I'm using K-Fold Cross-validation to get the error rate of a SVM Classifier. This is the code with wich I'm getting the error rate for 8-Fold Cross-validation:
data = load('Entrenamiento.txt');
group = importdata('Grupos.txt');
CP = classperf(group);
N = length(group);
k = 8;
indices = crossvalind('KFold',N,k);
single_error = zeros(1,k);
for j = 1:k
test = (indices==j);
train = ~test;
SVMModel_1 = fitcsvm(data(train,:),group(train,:),'BoxConstraint',1,'KernelFunction','linear');
classification = predict(SVMModel_1,data(test,:));
classperf(CP,classification,test);
single_error(1,j) = CP.ErrorRate;
end
confusion_matrix = CP.CountingMatrix
VP = confusion_matrix(1,1);
FP = confusion_matrix(1,2);
FN = confusion_matrix(2,1);
VN = confusion_matrix(2,2);
mean_error = mean(single_error)
However, the mean_error
changes each time I run the script.
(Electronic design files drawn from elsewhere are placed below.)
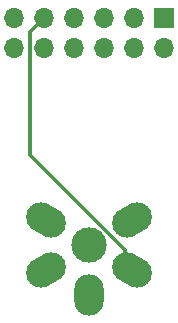
<source format=gbr>
%TF.GenerationSoftware,KiCad,Pcbnew,(6.0.11)*%
%TF.CreationDate,2024-01-24T23:02:21+00:00*%
%TF.ProjectId,RGBtoHDMI_DIN,52474274-6f48-4444-9d49-5f44494e2e6b,rev?*%
%TF.SameCoordinates,Original*%
%TF.FileFunction,Copper,L1,Top*%
%TF.FilePolarity,Positive*%
%FSLAX46Y46*%
G04 Gerber Fmt 4.6, Leading zero omitted, Abs format (unit mm)*
G04 Created by KiCad (PCBNEW (6.0.11)) date 2024-01-24 23:02:21*
%MOMM*%
%LPD*%
G01*
G04 APERTURE LIST*
G04 Aperture macros list*
%AMHorizOval*
0 Thick line with rounded ends*
0 $1 width*
0 $2 $3 position (X,Y) of the first rounded end (center of the circle)*
0 $4 $5 position (X,Y) of the second rounded end (center of the circle)*
0 Add line between two ends*
20,1,$1,$2,$3,$4,$5,0*
0 Add two circle primitives to create the rounded ends*
1,1,$1,$2,$3*
1,1,$1,$4,$5*%
G04 Aperture macros list end*
%TA.AperFunction,ComponentPad*%
%ADD10HorizOval,2.500000X0.433013X0.250000X-0.433013X-0.250000X0*%
%TD*%
%TA.AperFunction,ComponentPad*%
%ADD11HorizOval,2.500000X0.433013X-0.250000X-0.433013X0.250000X0*%
%TD*%
%TA.AperFunction,ComponentPad*%
%ADD12O,2.500000X3.500000*%
%TD*%
%TA.AperFunction,ComponentPad*%
%ADD13HorizOval,2.500000X-0.433013X-0.250000X0.433013X0.250000X0*%
%TD*%
%TA.AperFunction,ComponentPad*%
%ADD14HorizOval,2.500000X-0.433013X0.250000X0.433013X-0.250000X0*%
%TD*%
%TA.AperFunction,ComponentPad*%
%ADD15C,3.000000*%
%TD*%
%TA.AperFunction,ComponentPad*%
%ADD16R,1.700000X1.700000*%
%TD*%
%TA.AperFunction,ComponentPad*%
%ADD17O,1.700000X1.700000*%
%TD*%
%TA.AperFunction,Conductor*%
%ADD18C,0.300000*%
%TD*%
G04 APERTURE END LIST*
D10*
%TO.P,J1,1*%
%TO.N,/RED3*%
X151306218Y-85910000D03*
D11*
%TO.P,J1,2*%
%TO.N,/GREEN3*%
X151306218Y-90110000D03*
D12*
%TO.P,J1,3*%
%TO.N,/BLUE3*%
X147670000Y-92210000D03*
D13*
%TO.P,J1,4*%
%TO.N,/HSYNC*%
X144033782Y-90110000D03*
D14*
%TO.P,J1,5*%
%TO.N,/GND*%
X144033782Y-85910000D03*
D15*
%TO.P,J1,6*%
%TO.N,/5v*%
X147670000Y-88010000D03*
%TD*%
D16*
%TO.P,J2,1,Pin_1*%
%TO.N,unconnected-(J2-Pad1)*%
X154020000Y-68765000D03*
D17*
%TO.P,J2,2,Pin_2*%
%TO.N,unconnected-(J2-Pad2)*%
X154020000Y-71305000D03*
%TO.P,J2,3,Pin_3*%
%TO.N,/GND*%
X151480000Y-68765000D03*
%TO.P,J2,4,Pin_4*%
%TO.N,unconnected-(J2-Pad4)*%
X151480000Y-71305000D03*
%TO.P,J2,5,Pin_5*%
%TO.N,unconnected-(J2-Pad5)*%
X148940000Y-68765000D03*
%TO.P,J2,6,Pin_6*%
%TO.N,unconnected-(J2-Pad6)*%
X148940000Y-71305000D03*
%TO.P,J2,7,Pin_7*%
%TO.N,/RED3*%
X146400000Y-68765000D03*
%TO.P,J2,8,Pin_8*%
%TO.N,/HSYNC*%
X146400000Y-71305000D03*
%TO.P,J2,9,Pin_9*%
%TO.N,/GREEN3*%
X143860000Y-68765000D03*
%TO.P,J2,10,Pin_10*%
%TO.N,unconnected-(J2-Pad10)*%
X143860000Y-71305000D03*
%TO.P,J2,11,Pin_11*%
%TO.N,/BLUE3*%
X141320000Y-68765000D03*
%TO.P,J2,12,Pin_12*%
%TO.N,/5v*%
X141320000Y-71305000D03*
%TD*%
D18*
%TO.N,/GREEN3*%
X150700000Y-88423704D02*
X142660000Y-80383704D01*
X142660000Y-80383704D02*
X142660000Y-69965000D01*
X142660000Y-69965000D02*
X143860000Y-68765000D01*
X150700000Y-89760000D02*
X150700000Y-88423704D01*
%TD*%
M02*

</source>
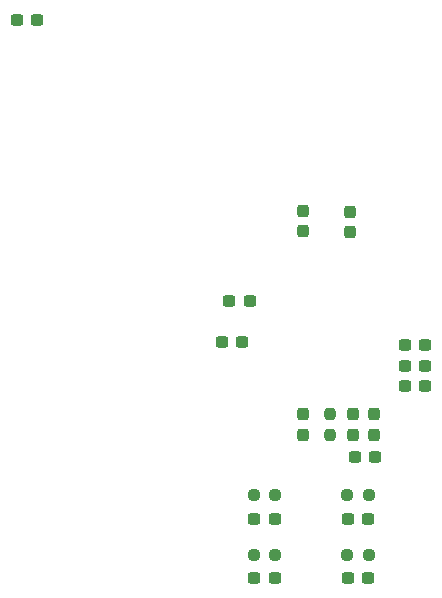
<source format=gbr>
%TF.GenerationSoftware,KiCad,Pcbnew,7.0.1-3b83917a11~172~ubuntu22.04.1*%
%TF.CreationDate,2023-03-26T14:08:46+09:00*%
%TF.ProjectId,Akashi-13,416b6173-6869-42d3-9133-2e6b69636164,rev?*%
%TF.SameCoordinates,Original*%
%TF.FileFunction,Paste,Bot*%
%TF.FilePolarity,Positive*%
%FSLAX46Y46*%
G04 Gerber Fmt 4.6, Leading zero omitted, Abs format (unit mm)*
G04 Created by KiCad (PCBNEW 7.0.1-3b83917a11~172~ubuntu22.04.1) date 2023-03-26 14:08:46*
%MOMM*%
%LPD*%
G01*
G04 APERTURE LIST*
G04 Aperture macros list*
%AMRoundRect*
0 Rectangle with rounded corners*
0 $1 Rounding radius*
0 $2 $3 $4 $5 $6 $7 $8 $9 X,Y pos of 4 corners*
0 Add a 4 corners polygon primitive as box body*
4,1,4,$2,$3,$4,$5,$6,$7,$8,$9,$2,$3,0*
0 Add four circle primitives for the rounded corners*
1,1,$1+$1,$2,$3*
1,1,$1+$1,$4,$5*
1,1,$1+$1,$6,$7*
1,1,$1+$1,$8,$9*
0 Add four rect primitives between the rounded corners*
20,1,$1+$1,$2,$3,$4,$5,0*
20,1,$1+$1,$4,$5,$6,$7,0*
20,1,$1+$1,$6,$7,$8,$9,0*
20,1,$1+$1,$8,$9,$2,$3,0*%
G04 Aperture macros list end*
%ADD10RoundRect,0.237500X-0.250000X-0.237500X0.250000X-0.237500X0.250000X0.237500X-0.250000X0.237500X0*%
%ADD11RoundRect,0.237500X0.300000X0.237500X-0.300000X0.237500X-0.300000X-0.237500X0.300000X-0.237500X0*%
%ADD12RoundRect,0.237500X-0.237500X0.300000X-0.237500X-0.300000X0.237500X-0.300000X0.237500X0.300000X0*%
%ADD13RoundRect,0.237500X0.237500X-0.300000X0.237500X0.300000X-0.237500X0.300000X-0.237500X-0.300000X0*%
%ADD14RoundRect,0.237500X0.250000X0.237500X-0.250000X0.237500X-0.250000X-0.237500X0.250000X-0.237500X0*%
%ADD15RoundRect,0.237500X-0.237500X0.250000X-0.237500X-0.250000X0.237500X-0.250000X0.237500X0.250000X0*%
%ADD16RoundRect,0.237500X-0.300000X-0.237500X0.300000X-0.237500X0.300000X0.237500X-0.300000X0.237500X0*%
G04 APERTURE END LIST*
D10*
%TO.C,R5*%
X126087500Y-124000000D03*
X127912500Y-124000000D03*
%TD*%
D11*
%TO.C,C15*%
X125730000Y-107500000D03*
X124005000Y-107500000D03*
%TD*%
D12*
%TO.C,C13*%
X130250000Y-117137500D03*
X130250000Y-118862500D03*
%TD*%
D13*
%TO.C,C16*%
X130250000Y-101612500D03*
X130250000Y-99887500D03*
%TD*%
D14*
%TO.C,R6*%
X135825000Y-129000000D03*
X134000000Y-129000000D03*
%TD*%
D15*
%TO.C,R11*%
X132500000Y-117087500D03*
X132500000Y-118912500D03*
%TD*%
D16*
%TO.C,C1*%
X134050000Y-126000000D03*
X135775000Y-126000000D03*
%TD*%
%TO.C,C9*%
X138887500Y-113000000D03*
X140612500Y-113000000D03*
%TD*%
%TO.C,C12*%
X138887500Y-114750000D03*
X140612500Y-114750000D03*
%TD*%
D11*
%TO.C,C4*%
X127862500Y-131000000D03*
X126137500Y-131000000D03*
%TD*%
%TO.C,C10*%
X125095000Y-111000000D03*
X123370000Y-111000000D03*
%TD*%
D16*
%TO.C,C7*%
X138887500Y-111250000D03*
X140612500Y-111250000D03*
%TD*%
%TO.C,C6*%
X134637500Y-120750000D03*
X136362500Y-120750000D03*
%TD*%
%TO.C,C11*%
X106025000Y-83750000D03*
X107750000Y-83750000D03*
%TD*%
%TO.C,C3*%
X134050000Y-131000000D03*
X135775000Y-131000000D03*
%TD*%
D14*
%TO.C,R4*%
X135825000Y-124000000D03*
X134000000Y-124000000D03*
%TD*%
D11*
%TO.C,C2*%
X127862500Y-126000000D03*
X126137500Y-126000000D03*
%TD*%
D12*
%TO.C,C8*%
X134500000Y-117137500D03*
X134500000Y-118862500D03*
%TD*%
%TO.C,C14*%
X136250000Y-117137500D03*
X136250000Y-118862500D03*
%TD*%
D10*
%TO.C,R7*%
X126087500Y-129000000D03*
X127912500Y-129000000D03*
%TD*%
D13*
%TO.C,C17*%
X134250000Y-101725000D03*
X134250000Y-100000000D03*
%TD*%
M02*

</source>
This is due to crossvalind
, which generates random cross-validation indices, so each time I run the script, it generates different random indices.
What should I do to calculate the true error rate? Should I calculate the mean error rate of n
code executions? Or what value should I use?
You can check wiki,
and
So no worries about different error rates of randomly selecting folds.
Of course the results will be different.
However if your error rate is in wide range then increasing
k
would help.Also
rng
can be used to get fixed results.